The term station wagon has no cache. Instead, in today’s world we call them crossovers. And this entire segment is chock full of variants from SUV-like 7-passenger haulers to minivan-like mom-mobiles. But, I’m a guy who likes to call a horse a horse. So my tester this week is a station wagon.
The 2014 Toyota Venza may hide behind the crossover label, and may give its owners a little more cache, but when push comes to shove, this is a modern-day station wagon.
And there’s absolutely nothing wrong with that. No reason for any kind of negative connotation when it comes to Toyota’s five-passenger “crossover”.
Simply by looks, the Venza is wagon-like. It has a tall profile with an elongated body, but sits lower to the ground than most SUVs. The unassuming front end lacks styling, but does give way to stylized side panels and an attractive back end, including a spoiler. You can see samplings of the Toyota Sienna, the Camry and the Highlander in the Venza’s design, and I guess that’s what makes it a crossover vehicle.
Simply by looks, the Venza is wagon-like.
The Venza has two engine offerings. A 4-cylinder engine that produces 181 horsepower is available on the basic trims while a well-powered V-6 engine is standard on the Limited and XLE trims, which is what I tested.
The 3.5-liter V-6 engine makes 268 horsepower and does so in a fuel-efficient way. In fact, there is negligible difference in EPA fuel economy between the two engines, so why not opt for more power?
A 6-speed automatic transmission is standard. Both front-wheel drive and all-wheel drive are options. My tester came with AWD.
The Venza drives like a car. In fact, with the power of the V-6 engine, it’s like driving a longer version of the Camry, and that’s certainly a good thing. The Venza offers a refined, quiet and comfortable ride. A test drive of the V-6 version would yield a vehicle that covers all bases for a family hauler, and won’t leave you bored or feeling underpowered either.
Interior awareness is not necessarily an area Toyota excels at, but in the Venza, attention to detail is not missed.

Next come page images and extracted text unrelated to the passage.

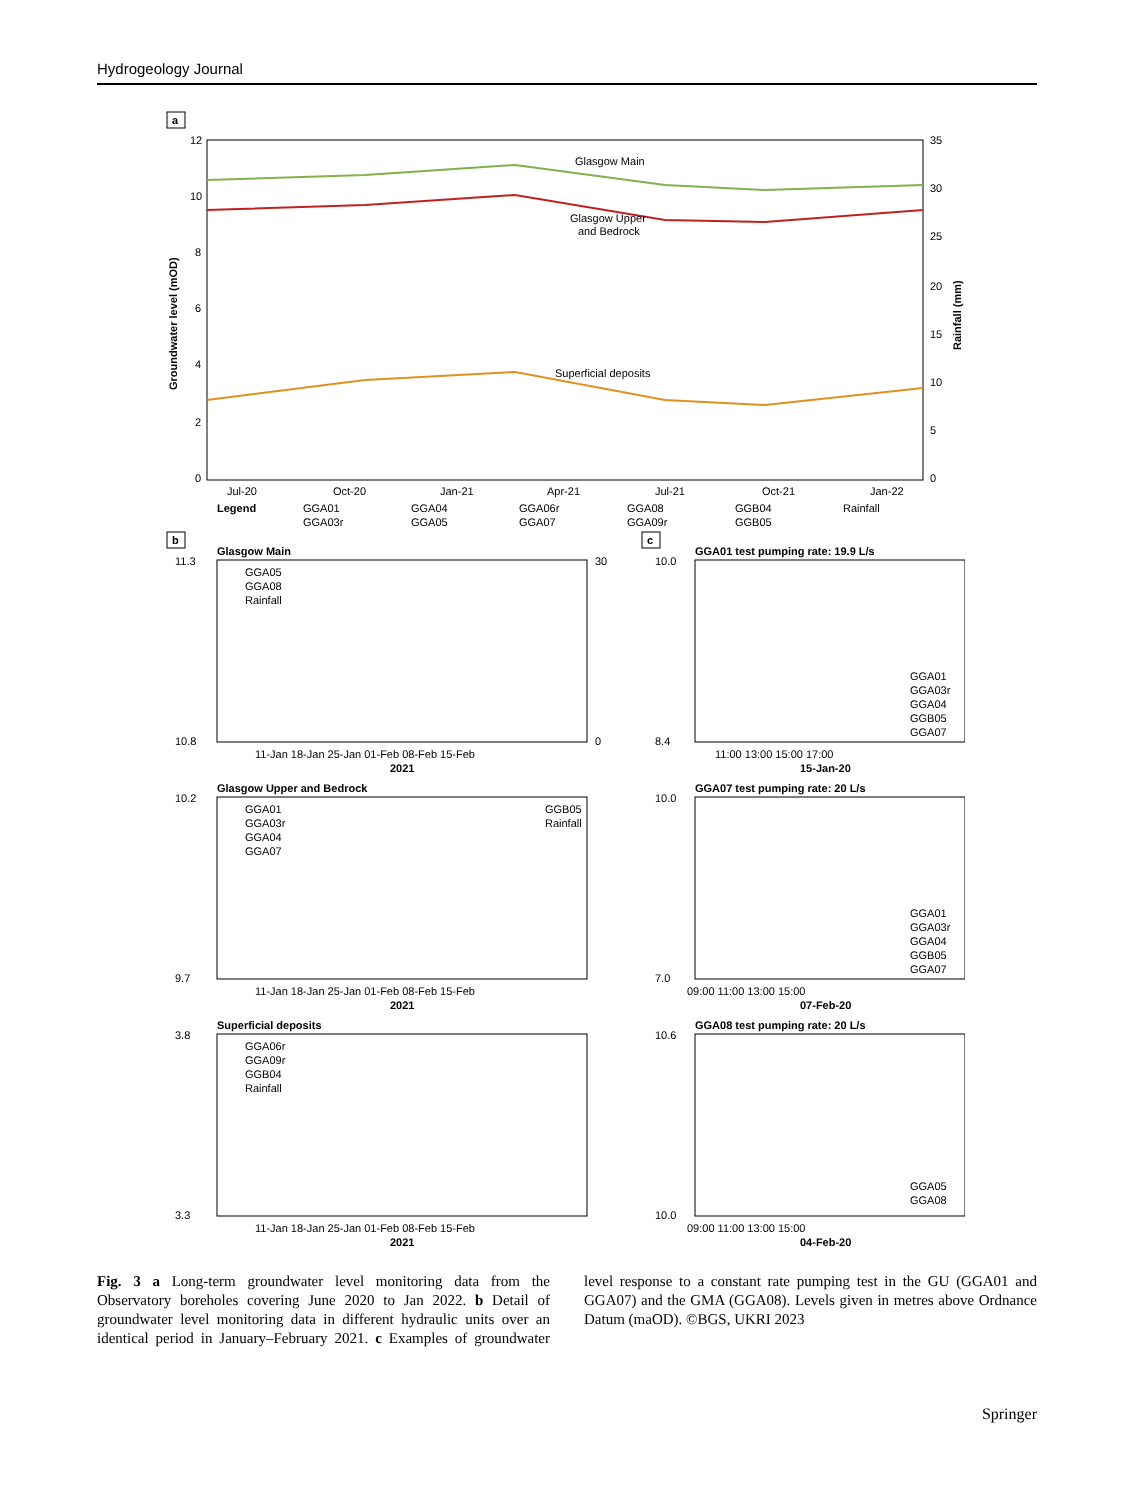Hydrogeology Journal
a
12
10
8
6
4
2
0
35
30
25
20
15
10
5
0
Groundwater level (mOD)
Rainfall (mm)
Glasgow Main
Glasgow Upper
and Bedrock
Superficial deposits
Jul-20
Oct-20
Jan-21
Apr-21
Jul-21
Oct-21
Jan-22
Legend
GGA01
GGA04
GGA06r
GGA08
GGB04
Rainfall
GGA03r
GGA05
GGA07
GGA09r
GGB05
b
c
Glasgow Main
GGA05
GGA08
Rainfall
11.3
10.8
30
0
11-Jan 18-Jan 25-Jan 01-Feb 08-Feb 15-Feb
2021
Glasgow Upper and Bedrock
GGA01
GGA03r
GGA04
GGA07
GGB05
Rainfall
10.2
9.7
11-Jan 18-Jan 25-Jan 01-Feb 08-Feb 15-Feb
2021
Superficial deposits
GGA06r
GGA09r
GGB04
Rainfall
3.8
3.3
11-Jan 18-Jan 25-Jan 01-Feb 08-Feb 15-Feb
2021
GGA01 test pumping rate: 19.9 L/s
10.0
8.4
GGA01
GGA03r
GGA04
GGB05
GGA07
11:00 13:00 15:00 17:00
15-Jan-20
GGA07 test pumping rate: 20 L/s
10.0
7.0
GGA01
GGA03r
GGA04
GGB05
GGA07
09:00 11:00 13:00 15:00
07-Feb-20
GGA08 test pumping rate: 20 L/s
10.6
10.0
GGA05
GGA08
09:00 11:00 13:00 15:00
04-Feb-20
Fig. 3 a Long-term groundwater level monitoring data from the Observatory boreholes covering June 2020 to Jan 2022. b Detail of groundwater level monitoring data in different hydraulic units over an identical period in January–February 2021. c Examples of groundwater level response to a constant rate pumping test in the GU (GGA01 and GGA07) and the GMA (GGA08). Levels given in metres above Ordnance Datum (maOD). ©BGS, UKRI 2023
Springer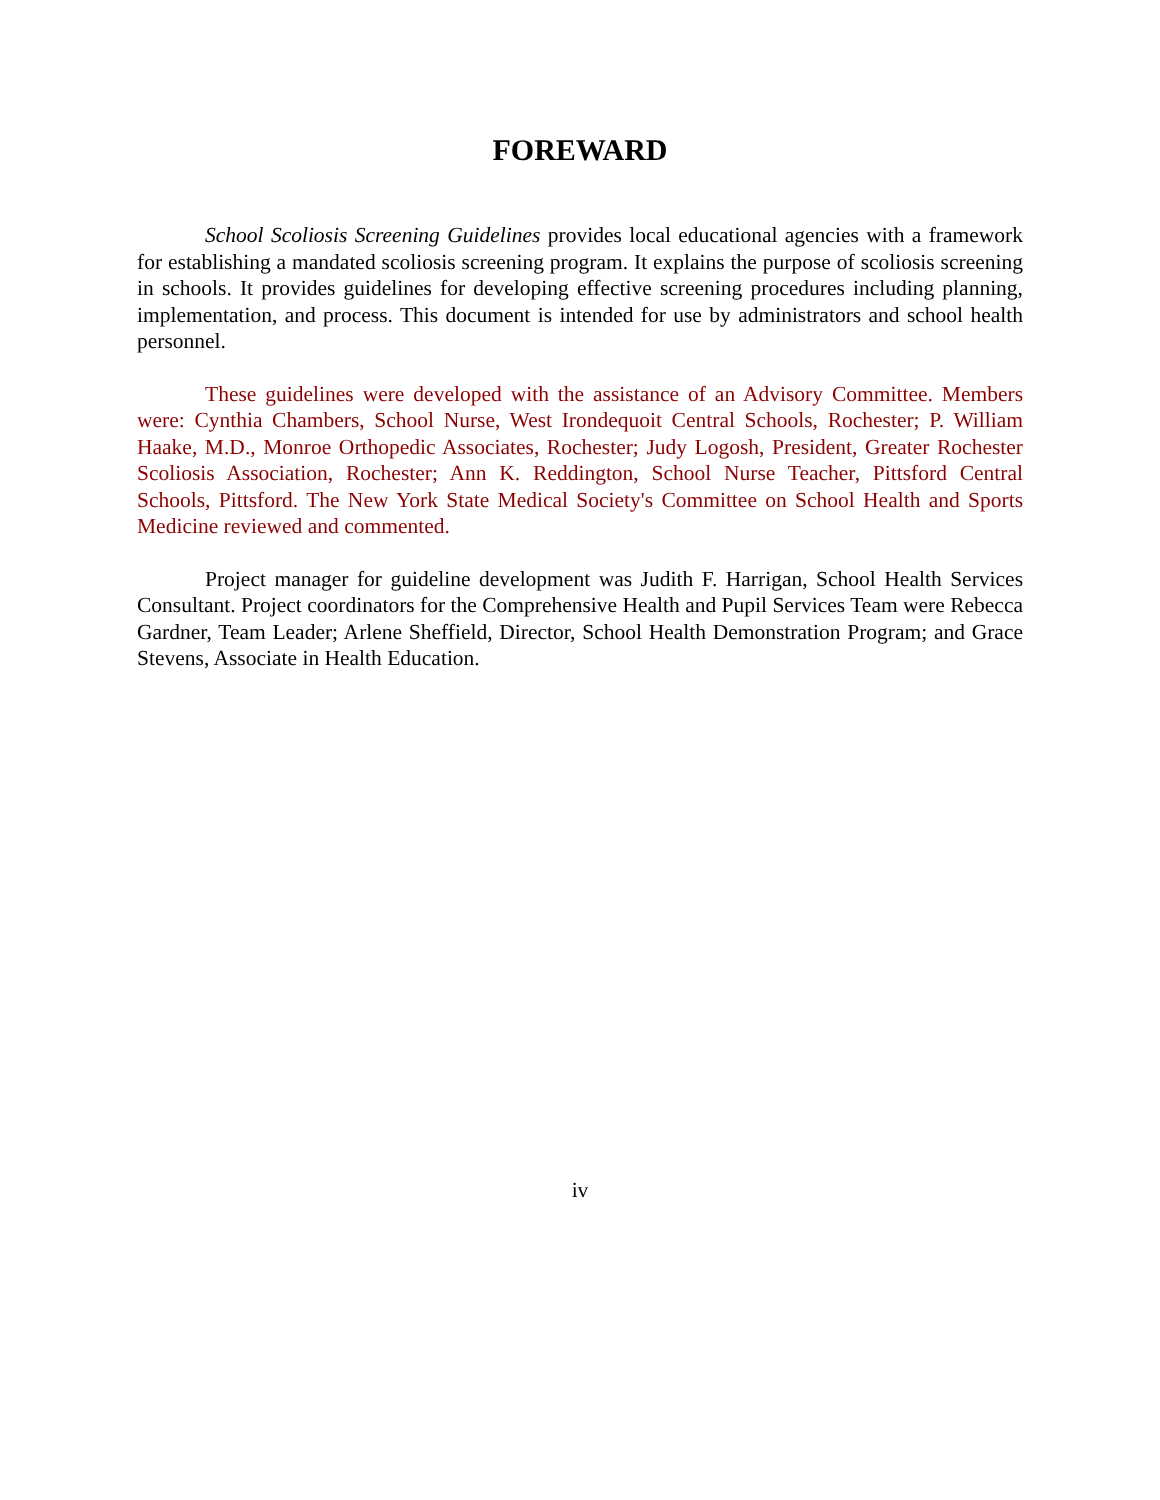FOREWARD
School Scoliosis Screening Guidelines provides local educational agencies with a framework for establishing a mandated scoliosis screening program. It explains the purpose of scoliosis screening in schools. It provides guidelines for developing effective screening procedures including planning, implementation, and process. This document is intended for use by administrators and school health personnel.
These guidelines were developed with the assistance of an Advisory Committee. Members were: Cynthia Chambers, School Nurse, West Irondequoit Central Schools, Rochester; P. William Haake, M.D., Monroe Orthopedic Associates, Rochester; Judy Logosh, President, Greater Rochester Scoliosis Association, Rochester; Ann K. Reddington, School Nurse Teacher, Pittsford Central Schools, Pittsford. The New York State Medical Society's Committee on School Health and Sports Medicine reviewed and commented.
Project manager for guideline development was Judith F. Harrigan, School Health Services Consultant. Project coordinators for the Comprehensive Health and Pupil Services Team were Rebecca Gardner, Team Leader; Arlene Sheffield, Director, School Health Demonstration Program; and Grace Stevens, Associate in Health Education.
iv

Inside, Toyota does not skimp on the quality. Interior awareness is not necessarily an area Toyota excels at, but in the Venza, attention to detail is not missed. For example, the higher-than-normal mounted gearbox seems awkward at first, but once you settle into your seats you realize the liberating space it provides for extra elbow room and between-the-seats storage console.
The touchscreen is a little on the small side, but does well interacting with smart phone devices. Using Toyota’s easy-to-use Entune infotainment system, you can access Pandora radio or other internet-accessible options. I love when the carmakers use the technology that is out there to enhance the driving experience.
Rear legroom and headroom is vast. Rear passengers can enjoy reclining seats, which is something not found in sedans. Much more space exists than in the mid-size Camry, which is a big appeal of the Venza. Maintaining a car-like appearance, but offering SUV-like cargo space makes the Venza versatile. Fold the second row seats flat and utilize the 70 cubic feet of space for weekend projects.
Maintaining a car-like appearance, but offering SUV-like cargo space makes the Venza versatile.
There are only three trim offerings for the Kentucky-built Venza, but you can mix and match features (like the aforementioned engines and AWD). The base LE comes standard with niceties like blind-spot monitoring, dual-zone climate control and privacy glass. My tester was the XLE trim with additional features like power rear lift gate, heated front seats and leather upholstery. With the added Premium package included (at an additional cost of $1,850), you get a panoramic sunroof, an interactive navigation system (with live traffic updates) and a bigger touchscreen and improved audio system.
As mentioned, fuel economy is improved for this year. The 4-cylinder engine has an EPA rating of 20 city and 25 highway. My tester, with the V-6 engine and the AWD has an EPA rating of 18 city and 25 highway. While there are certainly more fuel-efficient options out there, the difference between the two engines is negligible and makes for choosing the AWD V-6 option a lot easier.
Price point varies for the Venza. The most basic, RWD option starts below $30,000. However my tester had a starting MSRP of $35,080 and with additional features had a final price of $37,790. This takes it up the ladder of pricing in comparison to some of its competition.
Whether you call the 2014 Toyota Venza a crossover or a station wagon doesn’t matter.
Whether you call the 2014 Toyota Venza a crossover or a station wagon doesn’t matter. What you can call it for sure is a steady, reliable, roomy vehicle for hauling family around.